Orisha berbalik, mencari anak-anak lain yang biasanya sering ia temui. Ia tersenyum penuh semangat saat menemukan salah seorang gadis kecil dengan topi kupluk di kepalanya. Gadis kecil bernama Rima itu adalah penderita kanker.
Orisha langsung menghampiri dan menyodorkan coklat.
“Coklat untuk Rima yang manis dan cantik.”
“Terima kasih Kak Orisha yang juga manis dan cantik.”
Orisha memajukan telapak tangannya saat ia berlutut agar tingginya sejajar dengan Rima.
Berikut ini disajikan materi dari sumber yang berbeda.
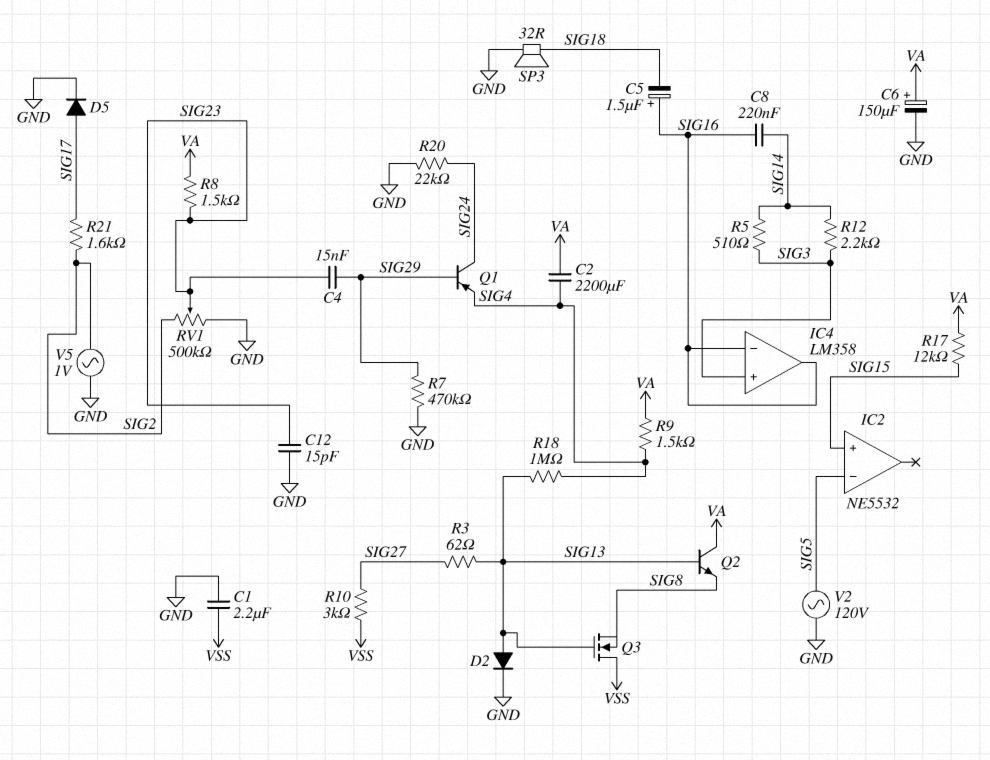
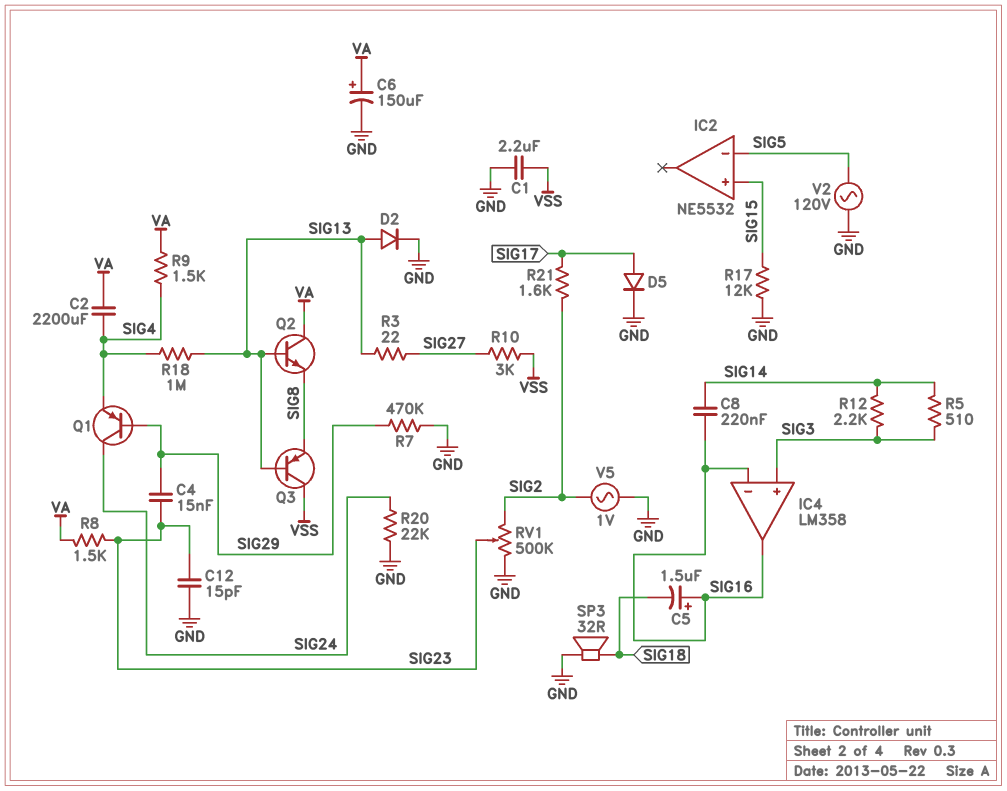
Q3: NMOS (G SIG13, D VSS, S SIG8) -> PNP (B SIG13, C VSS, E SIG8)
R3: 62 (SIG13, SIG27) -> 22 (SIG13, SIG27)
R17: 12k (SIG15, VA) -> 12k (GND, SIG15)

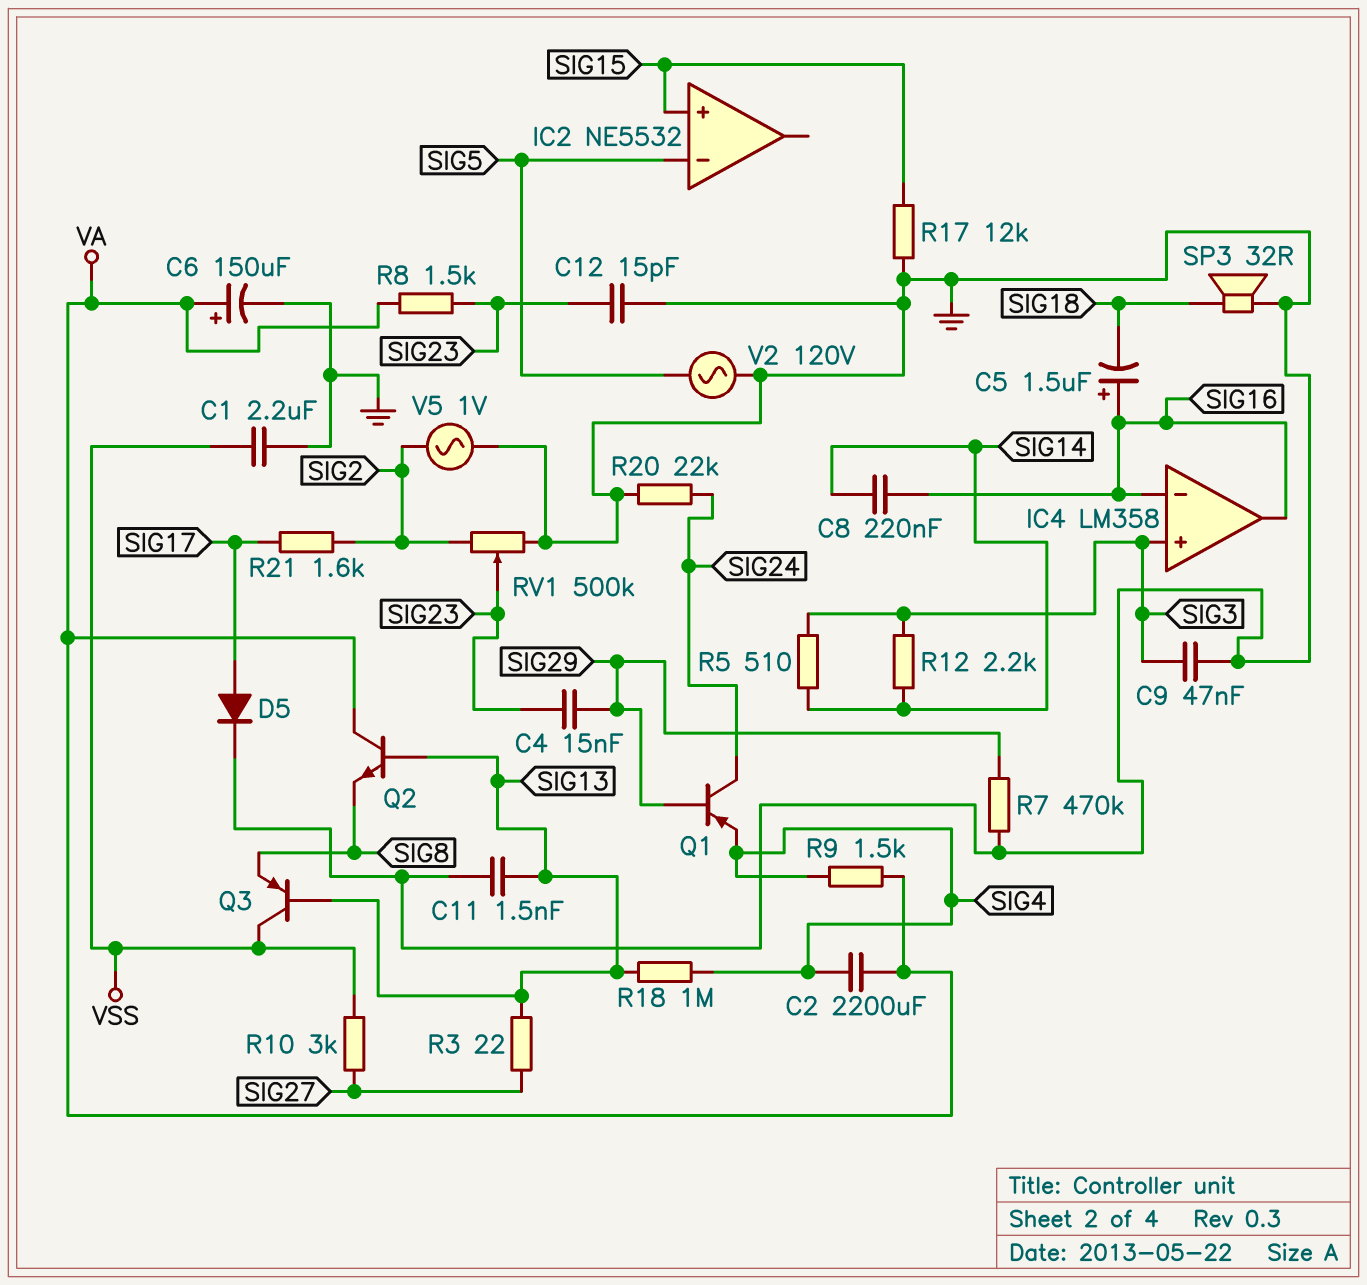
C9: none -> 47nF (GND, SIG3)
C11: none -> 1.5nF (GND, SIG13)
D2: diode (A SIG13, K GND) -> none

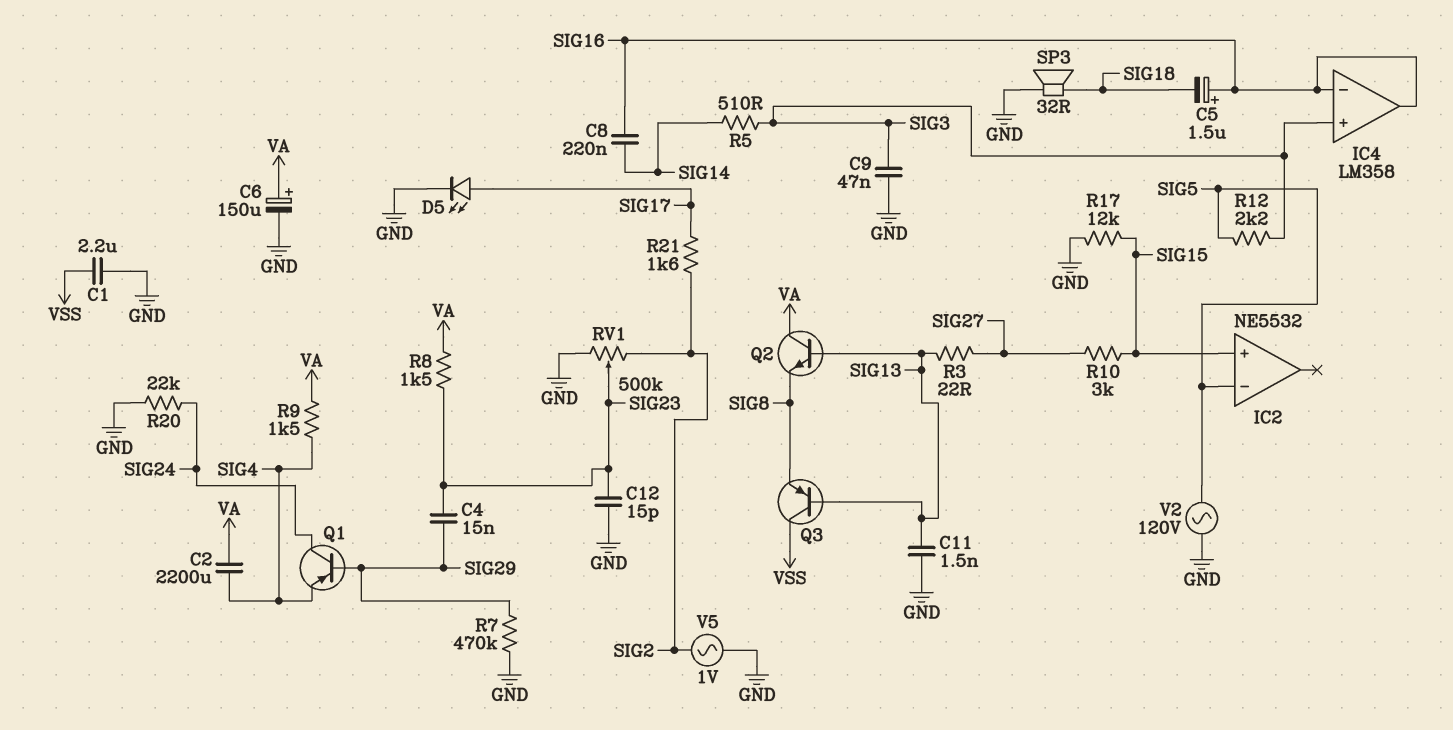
D5: diode (A SIG17, K GND) -> LED (A SIG17, K GND)
R10: 3k (SIG27, VSS) -> 3k (SIG15, SIG27)
R12: 2.2k (SIG3, SIG14) -> 2.2k (SIG3, SIG5)
R18: 1M (SIG4, SIG13) -> none

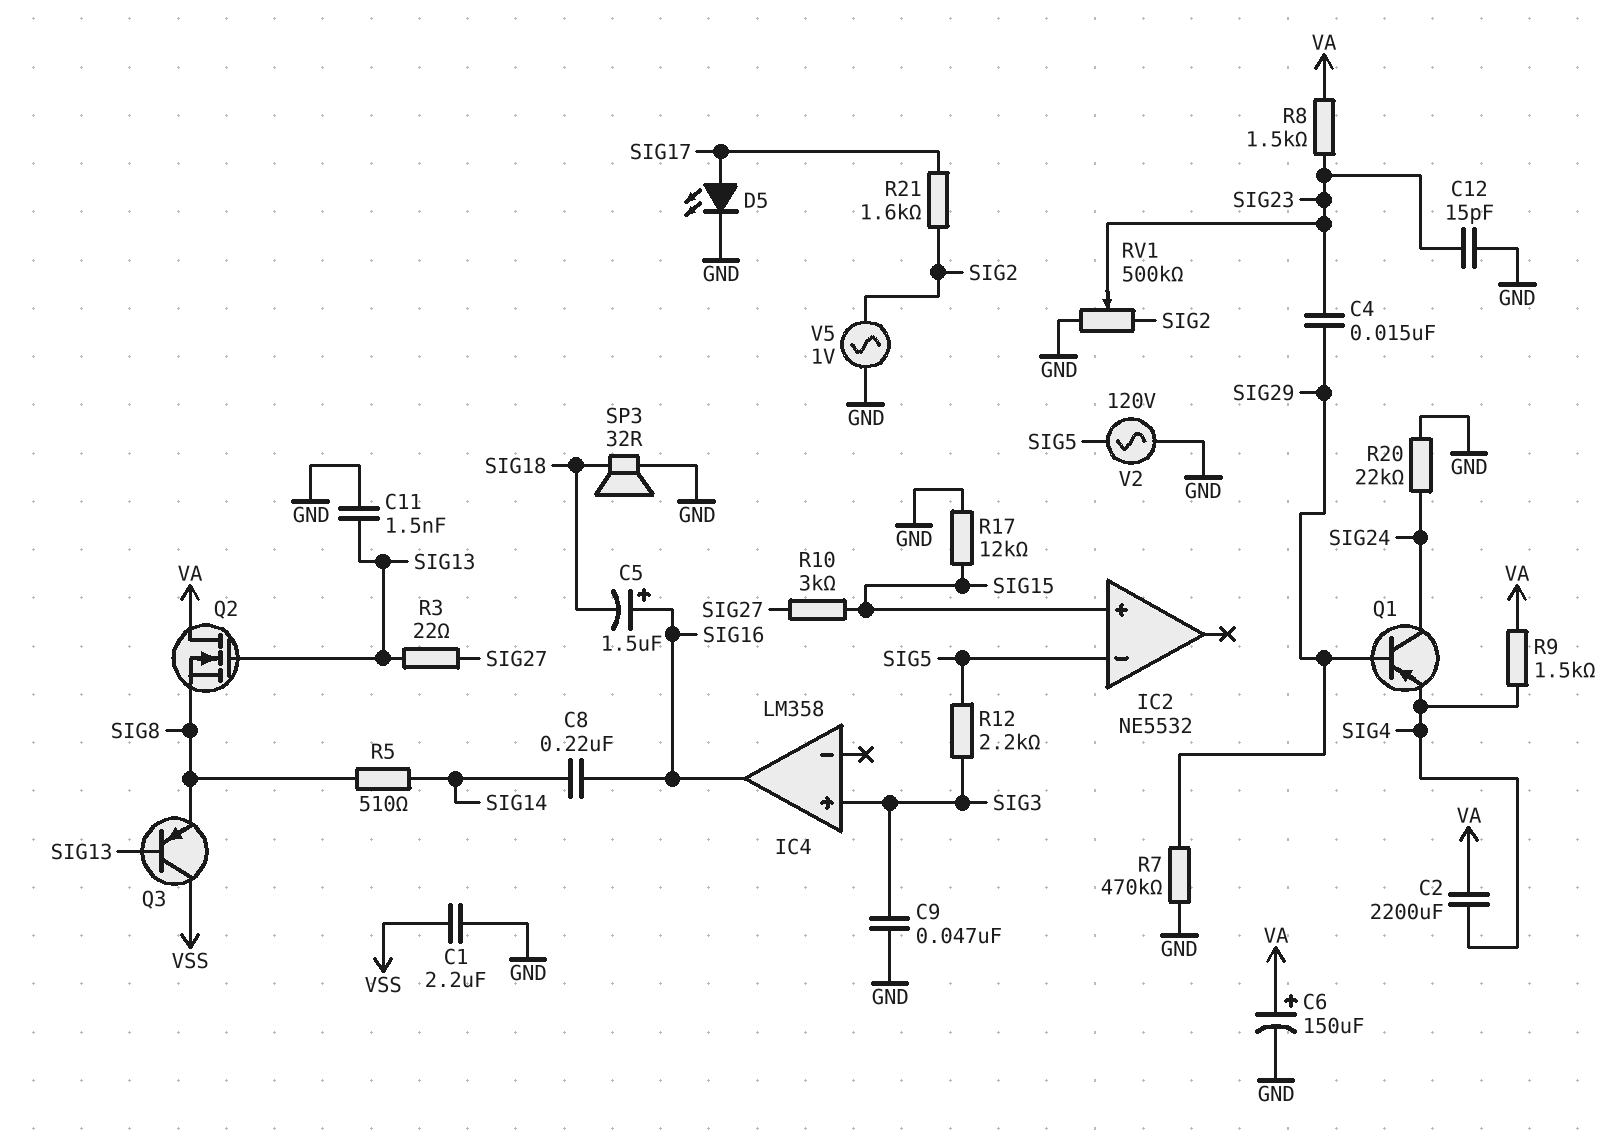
IC4 pin in-: SIG16 -> none
Q2: NPN (B SIG13, C VA, E SIG8) -> NMOS (G SIG13, D VA, S SIG8)
R5: 510 (SIG3, SIG14) -> 510 (SIG8, SIG14)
Langsung saja dibalas dengan tos oleh Rima.
“Sesama yang manis dan cantik harus tos,” ujar Rima dengan semangat.
“Nah, bener.”
“Kakak Orisha, Rima harus cek darah dulu,” ujarnya sambil melambaikan tangan.
“Iya, semoga Rima cepet sembuh yah.”
“Kak Orisha juga.”
Ghazfan menghampiri Orisha setelah mendapatkan obat untuk gadis itu.
“Ayo, pulang.”
“Cium dulu,” rengek Orisha.
“Astaga ini orang dari tadi yang dipikirin cuma ciuman terus.”
Tak habis pikir dengan Orisha sekaligus bosan ditagih terus tentang ciuman, maka Ghazfan berjalan lebih dulu dari gadis itu. Walau beberapa kali ia menoleh untuk memastikan jika Orisha ikut dengannya hingga ke parkiran.
Perjalanan pulang dilalui dengan diamnya Orisha, membuat Ghazfan menoleh pada gadis itu. Agak heran, jika Orisha tidak cerewet, kemungkinannya hanya dua, Orisha mengambek atau sedang sakit.
“Masih mikirin soal ciuman itu?”
Orisha menggeleng lemah, “Aku sakit, Ga.”
Ghazfan langsung meminggirkan mobil, untungnya pria itu cukup mampu mengendalikan diri sehingga tak mengerem mendadak di tengah jalan.
“Apanya yang sakit, Sha?” Pria itu melepas sabuk pengamannya dan membalik tubuh untuk melihat Orisha. “Dadanya sesak lagi, Sha?”
“Sakit, Ga. Sakit tau gak diakui.”
Ucapan itu membuat Ghazfan mengerutkan keningnya. Tapi, pria itu tetap diam hingga Orisha melanjutkan ucapannya.
“Kamu selalu bilang kita gak ciuman, cuma mimpi. Sakit tau kalo gak diakui.”